### THE TASK:
Going line by line through the data below, report how many lines include the word "budget", with nothing added.

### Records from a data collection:
*-*-*

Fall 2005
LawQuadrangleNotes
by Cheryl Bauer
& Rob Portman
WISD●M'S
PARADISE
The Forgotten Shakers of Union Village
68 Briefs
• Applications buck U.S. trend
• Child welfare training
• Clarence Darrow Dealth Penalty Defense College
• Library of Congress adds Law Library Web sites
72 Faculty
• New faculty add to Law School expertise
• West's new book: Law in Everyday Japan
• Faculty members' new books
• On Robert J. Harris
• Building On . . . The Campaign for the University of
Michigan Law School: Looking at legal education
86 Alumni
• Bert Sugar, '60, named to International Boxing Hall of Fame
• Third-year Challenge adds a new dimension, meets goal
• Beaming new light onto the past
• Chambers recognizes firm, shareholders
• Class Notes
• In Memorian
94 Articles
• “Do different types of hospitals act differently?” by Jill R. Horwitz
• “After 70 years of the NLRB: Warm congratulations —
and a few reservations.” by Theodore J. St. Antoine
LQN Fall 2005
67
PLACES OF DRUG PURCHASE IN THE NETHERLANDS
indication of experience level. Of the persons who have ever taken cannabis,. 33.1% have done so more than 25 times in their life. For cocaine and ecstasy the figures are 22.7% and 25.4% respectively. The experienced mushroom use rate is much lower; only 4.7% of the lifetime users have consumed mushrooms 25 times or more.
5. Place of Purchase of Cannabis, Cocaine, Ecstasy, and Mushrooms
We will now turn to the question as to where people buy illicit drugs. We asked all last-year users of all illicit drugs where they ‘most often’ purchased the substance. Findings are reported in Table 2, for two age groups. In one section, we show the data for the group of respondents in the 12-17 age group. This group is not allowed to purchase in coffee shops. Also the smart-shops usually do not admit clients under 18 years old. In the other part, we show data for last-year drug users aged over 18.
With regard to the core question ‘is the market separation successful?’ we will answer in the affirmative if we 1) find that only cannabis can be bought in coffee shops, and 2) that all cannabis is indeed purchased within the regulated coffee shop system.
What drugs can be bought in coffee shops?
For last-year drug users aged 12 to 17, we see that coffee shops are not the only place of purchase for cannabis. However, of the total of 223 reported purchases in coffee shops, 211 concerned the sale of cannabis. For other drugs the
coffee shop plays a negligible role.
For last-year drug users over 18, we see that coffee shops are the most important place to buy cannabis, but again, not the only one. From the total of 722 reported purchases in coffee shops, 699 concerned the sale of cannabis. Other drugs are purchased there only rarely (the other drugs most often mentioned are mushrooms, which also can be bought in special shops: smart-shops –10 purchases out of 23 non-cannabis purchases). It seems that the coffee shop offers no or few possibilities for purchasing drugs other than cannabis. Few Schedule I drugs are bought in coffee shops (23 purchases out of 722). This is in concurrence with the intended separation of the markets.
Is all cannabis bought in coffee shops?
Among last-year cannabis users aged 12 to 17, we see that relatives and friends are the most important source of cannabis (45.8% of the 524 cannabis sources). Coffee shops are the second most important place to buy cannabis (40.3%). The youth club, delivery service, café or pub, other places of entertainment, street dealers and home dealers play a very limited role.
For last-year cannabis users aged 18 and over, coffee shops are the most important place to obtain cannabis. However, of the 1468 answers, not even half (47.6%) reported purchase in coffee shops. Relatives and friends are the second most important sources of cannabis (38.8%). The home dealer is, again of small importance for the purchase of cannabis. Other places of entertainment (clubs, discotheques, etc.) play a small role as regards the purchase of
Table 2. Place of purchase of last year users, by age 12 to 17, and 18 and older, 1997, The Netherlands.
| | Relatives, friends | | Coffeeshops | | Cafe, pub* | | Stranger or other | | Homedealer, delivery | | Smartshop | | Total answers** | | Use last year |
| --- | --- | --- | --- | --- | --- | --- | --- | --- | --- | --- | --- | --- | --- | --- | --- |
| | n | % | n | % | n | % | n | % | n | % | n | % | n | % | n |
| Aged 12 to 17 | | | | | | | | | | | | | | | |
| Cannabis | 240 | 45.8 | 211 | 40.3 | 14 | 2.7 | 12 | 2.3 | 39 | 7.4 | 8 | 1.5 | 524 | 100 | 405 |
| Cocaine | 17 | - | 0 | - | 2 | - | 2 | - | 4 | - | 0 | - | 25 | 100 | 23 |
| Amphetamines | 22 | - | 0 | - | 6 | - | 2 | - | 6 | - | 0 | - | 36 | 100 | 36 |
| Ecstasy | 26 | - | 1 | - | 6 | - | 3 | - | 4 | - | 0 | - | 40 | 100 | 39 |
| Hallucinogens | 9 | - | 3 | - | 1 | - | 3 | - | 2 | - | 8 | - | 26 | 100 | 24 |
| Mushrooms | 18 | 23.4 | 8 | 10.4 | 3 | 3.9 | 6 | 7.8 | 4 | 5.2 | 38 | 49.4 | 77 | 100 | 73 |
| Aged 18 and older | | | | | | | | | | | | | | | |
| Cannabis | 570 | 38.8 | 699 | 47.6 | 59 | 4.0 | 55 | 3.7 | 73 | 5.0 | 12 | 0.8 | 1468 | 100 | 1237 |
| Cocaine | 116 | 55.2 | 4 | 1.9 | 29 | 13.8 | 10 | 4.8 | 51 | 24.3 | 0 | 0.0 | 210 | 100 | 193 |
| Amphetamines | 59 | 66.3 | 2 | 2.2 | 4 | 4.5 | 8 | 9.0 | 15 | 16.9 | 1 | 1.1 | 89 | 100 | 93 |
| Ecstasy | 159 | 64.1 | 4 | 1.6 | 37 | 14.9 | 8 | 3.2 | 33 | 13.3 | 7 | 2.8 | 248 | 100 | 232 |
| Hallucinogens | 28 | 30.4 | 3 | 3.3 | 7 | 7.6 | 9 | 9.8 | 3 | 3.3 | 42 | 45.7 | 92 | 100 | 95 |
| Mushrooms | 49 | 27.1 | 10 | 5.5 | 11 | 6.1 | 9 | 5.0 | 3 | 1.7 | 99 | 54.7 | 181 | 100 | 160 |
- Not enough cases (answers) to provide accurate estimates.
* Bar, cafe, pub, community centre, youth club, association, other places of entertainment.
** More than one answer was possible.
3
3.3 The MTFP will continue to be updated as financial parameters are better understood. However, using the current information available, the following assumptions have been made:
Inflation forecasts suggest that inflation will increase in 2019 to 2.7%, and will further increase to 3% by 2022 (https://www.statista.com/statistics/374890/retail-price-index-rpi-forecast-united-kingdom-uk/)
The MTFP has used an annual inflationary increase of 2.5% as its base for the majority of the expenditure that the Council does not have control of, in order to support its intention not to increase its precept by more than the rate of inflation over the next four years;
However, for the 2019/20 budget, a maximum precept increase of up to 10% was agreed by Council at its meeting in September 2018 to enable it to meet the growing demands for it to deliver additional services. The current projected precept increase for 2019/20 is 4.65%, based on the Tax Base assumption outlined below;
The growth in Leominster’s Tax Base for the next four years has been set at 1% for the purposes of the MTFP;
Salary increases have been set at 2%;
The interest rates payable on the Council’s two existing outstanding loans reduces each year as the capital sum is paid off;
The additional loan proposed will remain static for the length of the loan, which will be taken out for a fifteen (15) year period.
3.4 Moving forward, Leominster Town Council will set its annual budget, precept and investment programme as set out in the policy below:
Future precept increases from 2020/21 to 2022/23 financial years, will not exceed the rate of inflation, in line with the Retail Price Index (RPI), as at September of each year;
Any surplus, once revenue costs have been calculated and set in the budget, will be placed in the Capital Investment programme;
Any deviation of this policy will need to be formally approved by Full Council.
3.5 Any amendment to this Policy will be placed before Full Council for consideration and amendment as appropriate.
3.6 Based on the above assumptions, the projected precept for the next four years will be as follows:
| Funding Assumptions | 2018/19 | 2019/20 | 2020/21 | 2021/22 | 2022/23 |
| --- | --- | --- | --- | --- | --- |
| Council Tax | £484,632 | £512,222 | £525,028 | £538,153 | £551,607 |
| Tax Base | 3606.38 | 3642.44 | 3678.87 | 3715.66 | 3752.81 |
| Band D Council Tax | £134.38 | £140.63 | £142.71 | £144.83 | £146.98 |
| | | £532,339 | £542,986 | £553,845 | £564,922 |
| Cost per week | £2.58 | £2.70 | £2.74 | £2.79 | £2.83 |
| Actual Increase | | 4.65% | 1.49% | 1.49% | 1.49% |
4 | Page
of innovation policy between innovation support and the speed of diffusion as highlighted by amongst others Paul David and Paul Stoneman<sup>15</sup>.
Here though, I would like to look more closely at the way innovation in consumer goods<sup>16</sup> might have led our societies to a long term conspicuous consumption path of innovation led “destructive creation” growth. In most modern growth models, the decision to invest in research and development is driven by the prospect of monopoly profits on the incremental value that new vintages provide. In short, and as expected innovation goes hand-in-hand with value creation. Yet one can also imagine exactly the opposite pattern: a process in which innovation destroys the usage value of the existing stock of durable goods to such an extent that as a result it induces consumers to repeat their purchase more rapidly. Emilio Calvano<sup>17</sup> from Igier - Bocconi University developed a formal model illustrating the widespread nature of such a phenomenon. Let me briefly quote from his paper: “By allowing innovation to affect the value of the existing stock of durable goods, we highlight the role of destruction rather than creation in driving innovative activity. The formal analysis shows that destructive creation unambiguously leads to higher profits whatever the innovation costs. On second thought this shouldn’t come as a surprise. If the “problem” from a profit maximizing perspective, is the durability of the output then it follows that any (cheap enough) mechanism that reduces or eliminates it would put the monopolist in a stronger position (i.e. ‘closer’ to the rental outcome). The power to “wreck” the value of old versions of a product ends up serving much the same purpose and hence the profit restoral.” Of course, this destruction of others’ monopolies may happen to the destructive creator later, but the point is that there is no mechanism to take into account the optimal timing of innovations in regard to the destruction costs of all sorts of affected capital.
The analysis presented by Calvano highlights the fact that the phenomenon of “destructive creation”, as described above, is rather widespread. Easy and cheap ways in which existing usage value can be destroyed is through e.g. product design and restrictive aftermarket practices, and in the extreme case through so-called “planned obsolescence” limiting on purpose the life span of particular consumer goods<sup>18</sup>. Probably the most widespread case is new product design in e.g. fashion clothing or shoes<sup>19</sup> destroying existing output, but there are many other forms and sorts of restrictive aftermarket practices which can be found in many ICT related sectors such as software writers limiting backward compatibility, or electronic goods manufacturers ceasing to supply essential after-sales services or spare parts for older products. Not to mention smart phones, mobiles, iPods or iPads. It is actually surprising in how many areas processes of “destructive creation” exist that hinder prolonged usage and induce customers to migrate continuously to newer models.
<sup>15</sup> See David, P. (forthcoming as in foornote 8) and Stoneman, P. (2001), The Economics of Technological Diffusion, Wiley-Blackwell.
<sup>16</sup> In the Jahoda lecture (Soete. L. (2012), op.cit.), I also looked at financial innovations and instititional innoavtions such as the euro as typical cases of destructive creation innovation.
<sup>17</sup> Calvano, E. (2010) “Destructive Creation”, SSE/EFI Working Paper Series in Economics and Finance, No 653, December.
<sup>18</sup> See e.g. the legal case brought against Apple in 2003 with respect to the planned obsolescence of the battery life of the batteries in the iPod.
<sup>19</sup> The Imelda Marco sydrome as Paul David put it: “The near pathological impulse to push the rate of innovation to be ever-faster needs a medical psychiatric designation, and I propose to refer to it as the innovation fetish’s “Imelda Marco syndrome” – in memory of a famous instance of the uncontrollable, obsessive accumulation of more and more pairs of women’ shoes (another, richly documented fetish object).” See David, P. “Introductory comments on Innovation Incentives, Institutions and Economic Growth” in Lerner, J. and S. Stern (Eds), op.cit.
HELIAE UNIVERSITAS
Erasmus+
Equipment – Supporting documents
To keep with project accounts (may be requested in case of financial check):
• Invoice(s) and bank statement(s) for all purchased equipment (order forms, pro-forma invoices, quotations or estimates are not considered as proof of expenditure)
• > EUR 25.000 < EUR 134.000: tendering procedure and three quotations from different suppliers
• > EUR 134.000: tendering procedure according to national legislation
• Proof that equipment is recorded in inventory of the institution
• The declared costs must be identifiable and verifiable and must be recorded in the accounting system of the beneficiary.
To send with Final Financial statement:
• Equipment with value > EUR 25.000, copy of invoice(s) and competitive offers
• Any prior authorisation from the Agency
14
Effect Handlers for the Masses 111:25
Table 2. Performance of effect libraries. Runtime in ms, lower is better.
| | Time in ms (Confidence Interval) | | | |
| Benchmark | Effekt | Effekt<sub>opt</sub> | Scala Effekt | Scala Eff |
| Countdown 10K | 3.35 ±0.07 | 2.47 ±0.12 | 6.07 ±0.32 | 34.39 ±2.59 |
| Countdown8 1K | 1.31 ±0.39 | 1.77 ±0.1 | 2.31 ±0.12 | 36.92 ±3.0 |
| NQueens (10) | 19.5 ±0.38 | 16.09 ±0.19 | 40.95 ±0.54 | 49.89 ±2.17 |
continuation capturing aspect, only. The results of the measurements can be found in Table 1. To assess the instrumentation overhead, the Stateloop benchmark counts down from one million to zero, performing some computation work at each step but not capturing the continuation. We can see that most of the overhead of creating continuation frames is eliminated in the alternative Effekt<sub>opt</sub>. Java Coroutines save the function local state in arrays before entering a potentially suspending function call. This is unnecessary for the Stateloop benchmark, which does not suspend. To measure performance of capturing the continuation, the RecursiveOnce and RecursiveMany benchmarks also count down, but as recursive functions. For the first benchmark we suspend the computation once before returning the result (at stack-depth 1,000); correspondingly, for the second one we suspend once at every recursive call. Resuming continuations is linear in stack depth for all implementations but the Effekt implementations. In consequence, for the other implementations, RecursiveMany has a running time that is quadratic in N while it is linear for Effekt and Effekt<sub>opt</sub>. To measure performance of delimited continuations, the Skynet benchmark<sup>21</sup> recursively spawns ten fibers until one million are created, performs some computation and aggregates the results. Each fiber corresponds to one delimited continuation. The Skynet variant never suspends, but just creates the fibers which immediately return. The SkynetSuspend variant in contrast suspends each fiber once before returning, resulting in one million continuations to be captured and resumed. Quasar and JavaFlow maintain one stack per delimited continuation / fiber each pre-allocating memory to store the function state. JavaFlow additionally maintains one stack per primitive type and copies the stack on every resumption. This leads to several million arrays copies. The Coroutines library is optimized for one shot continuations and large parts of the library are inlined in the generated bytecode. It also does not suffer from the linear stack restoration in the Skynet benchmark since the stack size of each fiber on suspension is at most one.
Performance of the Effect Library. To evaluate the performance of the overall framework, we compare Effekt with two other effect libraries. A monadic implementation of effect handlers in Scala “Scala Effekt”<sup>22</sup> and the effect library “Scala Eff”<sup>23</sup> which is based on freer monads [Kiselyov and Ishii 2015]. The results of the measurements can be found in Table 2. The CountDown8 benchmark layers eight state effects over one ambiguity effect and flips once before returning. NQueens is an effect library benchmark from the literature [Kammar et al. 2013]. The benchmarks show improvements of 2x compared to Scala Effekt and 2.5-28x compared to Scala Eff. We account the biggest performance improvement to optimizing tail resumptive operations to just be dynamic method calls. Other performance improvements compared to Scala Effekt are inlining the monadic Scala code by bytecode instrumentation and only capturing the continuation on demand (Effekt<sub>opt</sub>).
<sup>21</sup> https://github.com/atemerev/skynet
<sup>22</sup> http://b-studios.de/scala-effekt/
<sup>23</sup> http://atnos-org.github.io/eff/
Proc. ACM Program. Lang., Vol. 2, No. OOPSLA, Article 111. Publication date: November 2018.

*-*-*

### YOUR SOLUTION:
3